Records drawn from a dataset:
----------
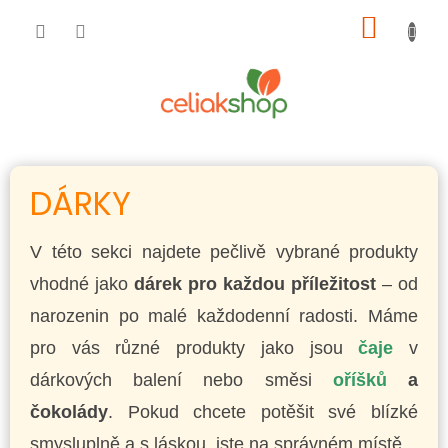
Přejít
NÁKUP
na
obsah
KOŠÍK
DÁRKY
V této sekci najdete pečlivě vybrané produkty
vhodné jako
dárek pro každou příležitost
– od
narozenin po malé každodenní radosti. Máme
pro vás různé produkty jako jsou
čaje
v
dárkových balení nebo směsi
oříšků
a
čokolády
. Pokud chcete potěšit své blízké
smysluplně a s láskou, jste na správném místě.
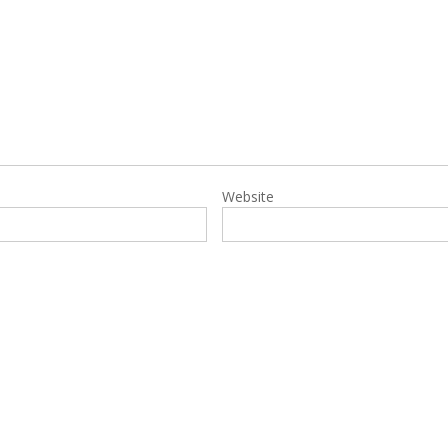
Website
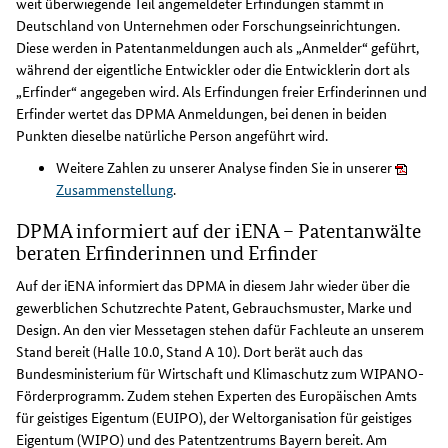
weit überwiegende Teil angemeldeter Erfindungen stammt in
Deutschland von Unternehmen oder Forschungseinrichtungen.
Diese werden in Patentanmeldungen auch als „Anmelder“ geführt,
während der eigentliche Entwickler oder die Entwicklerin dort als
„Erfinder“ angegeben wird. Als Erfindungen freier Erfinderinnen und
Erfinder wertet das DPMA Anmeldungen, bei denen in beiden
Punkten dieselbe natürliche Person angeführt wird.
Weitere Zahlen zu unserer Analyse finden Sie in unserer
Zusammenstellung
.
DPMA informiert auf der iENA – Patentanwälte
beraten Erfinderinnen und Erfinder
Auf der iENA informiert das DPMA in diesem Jahr wieder über die
gewerblichen Schutzrechte Patent, Gebrauchsmuster, Marke und
Design. An den vier Messetagen stehen dafür Fachleute an unserem
Stand bereit (Halle 10.0, Stand A 10). Dort berät auch das
Bundesministerium für Wirtschaft und Klimaschutz zum WIPANO-
Förderprogramm. Zudem stehen Experten des Europäischen Amts
für geistiges Eigentum (EUIPO), der Weltorganisation für geistiges
Eigentum (WIPO) und des Patentzentrums Bayern bereit. Am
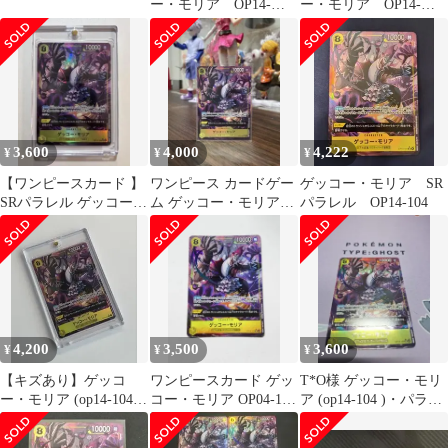
ー・モリア OP14-
ー・モリア OP14-
104 SR パラレル
104 SR パラレル
3,600
4,000
4,222
¥
¥
¥
【ワンピースカード 】
ワンピース カードゲー
ゲッコー・モリア SR
SRパラレル ゲッコー・
ム ゲッコー・モリア
パラレル OP14-104
モリア OP14-104
SR パラレル
4,200
3,500
3,600
¥
¥
¥
【キズあり】ゲッコ
ワンピースカード ゲッ
T*O様 ゲッコー・モリ
ー・モリア (op14-104
コー・モリア OP04-104
ア (op14-104 )・パラレ
)・パラレル
SR パラレル
ル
----------
#### Assignment:
Search the entries above for "Erfinderinnen". Return every line that has it.

#### Output of the exercise:
„Erfinder“ angegeben wird. Als Erfindungen freier Erfinderinnen und
beraten Erfinderinnen und Erfinder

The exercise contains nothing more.